Bizarre that you can't preorder it yet, you have to wait until June, just to preorder.

Will there be a PDF / epub option?

  • If I'm not mistaken, Routledge uses that VitalSource dreck, so you can only read their ebooks via a dedicated app. I don't buy dead-tree books any more, but I'll make an exception for this one.

    • The previous edition of this book is available on e.g. Apple's bookstore and Kindle. Unfortunately, the new one does not show an eBook option yet. I very much hope that one will be available soon, instead of them holding back the eBook to goose hardcover sales or some other reason.

[flagged]

Rust has left the building

  • Rust also uses reference counting, probably the worst sort of garbage collection.

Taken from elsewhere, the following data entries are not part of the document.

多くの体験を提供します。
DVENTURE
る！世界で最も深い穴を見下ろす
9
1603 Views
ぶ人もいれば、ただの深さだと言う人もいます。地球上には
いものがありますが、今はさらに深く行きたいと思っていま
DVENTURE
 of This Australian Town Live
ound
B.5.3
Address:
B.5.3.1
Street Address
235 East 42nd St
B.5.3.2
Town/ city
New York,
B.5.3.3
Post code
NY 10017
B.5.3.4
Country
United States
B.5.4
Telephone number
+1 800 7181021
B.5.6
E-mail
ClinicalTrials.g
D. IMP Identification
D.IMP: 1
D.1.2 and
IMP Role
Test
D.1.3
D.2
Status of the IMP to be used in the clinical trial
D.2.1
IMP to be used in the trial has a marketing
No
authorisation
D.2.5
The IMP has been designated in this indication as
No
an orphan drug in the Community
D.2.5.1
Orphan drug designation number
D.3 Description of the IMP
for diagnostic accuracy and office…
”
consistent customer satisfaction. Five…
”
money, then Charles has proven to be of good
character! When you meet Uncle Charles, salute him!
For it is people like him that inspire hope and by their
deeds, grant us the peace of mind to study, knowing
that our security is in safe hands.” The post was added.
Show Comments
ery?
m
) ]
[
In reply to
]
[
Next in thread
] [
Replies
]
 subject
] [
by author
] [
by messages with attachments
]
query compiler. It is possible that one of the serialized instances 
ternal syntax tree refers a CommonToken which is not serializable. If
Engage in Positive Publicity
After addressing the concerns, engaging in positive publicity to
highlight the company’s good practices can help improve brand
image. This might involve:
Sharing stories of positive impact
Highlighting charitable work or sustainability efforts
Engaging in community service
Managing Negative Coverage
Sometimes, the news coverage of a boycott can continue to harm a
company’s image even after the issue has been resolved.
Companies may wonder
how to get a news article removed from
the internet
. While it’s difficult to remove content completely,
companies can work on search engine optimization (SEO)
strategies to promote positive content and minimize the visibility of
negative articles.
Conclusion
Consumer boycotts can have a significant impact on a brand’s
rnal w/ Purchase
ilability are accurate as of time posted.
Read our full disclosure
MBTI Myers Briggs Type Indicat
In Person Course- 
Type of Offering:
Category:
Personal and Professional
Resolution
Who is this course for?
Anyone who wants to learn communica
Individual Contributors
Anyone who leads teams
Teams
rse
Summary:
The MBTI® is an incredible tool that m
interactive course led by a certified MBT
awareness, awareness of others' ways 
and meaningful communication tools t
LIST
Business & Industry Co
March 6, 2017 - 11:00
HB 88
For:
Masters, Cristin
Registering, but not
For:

    • Only when used in a naïve way, which Rust does not. For example, the increments/decrements are done only when "clone" is called and scope exit respectively, and based on Rust ownership/borrow checking, is rarely done combining the best of both worlds (but yes, implementations with aggressive increment/decrements in loops and on every function call can be very slow). Rust also separates Arc (atomic refs) and Rc (non-atomic refs) and enforces usage scenarios in the type checker giving you cheap Rc in single threaded scenarios. Reference counting when done in a smart way works pretty well, but you obviously have to be a little careful of cycles (which in my experience are pretty rare and fairly obvious when you have such a data type).

Do we need this book now that we have Rust ??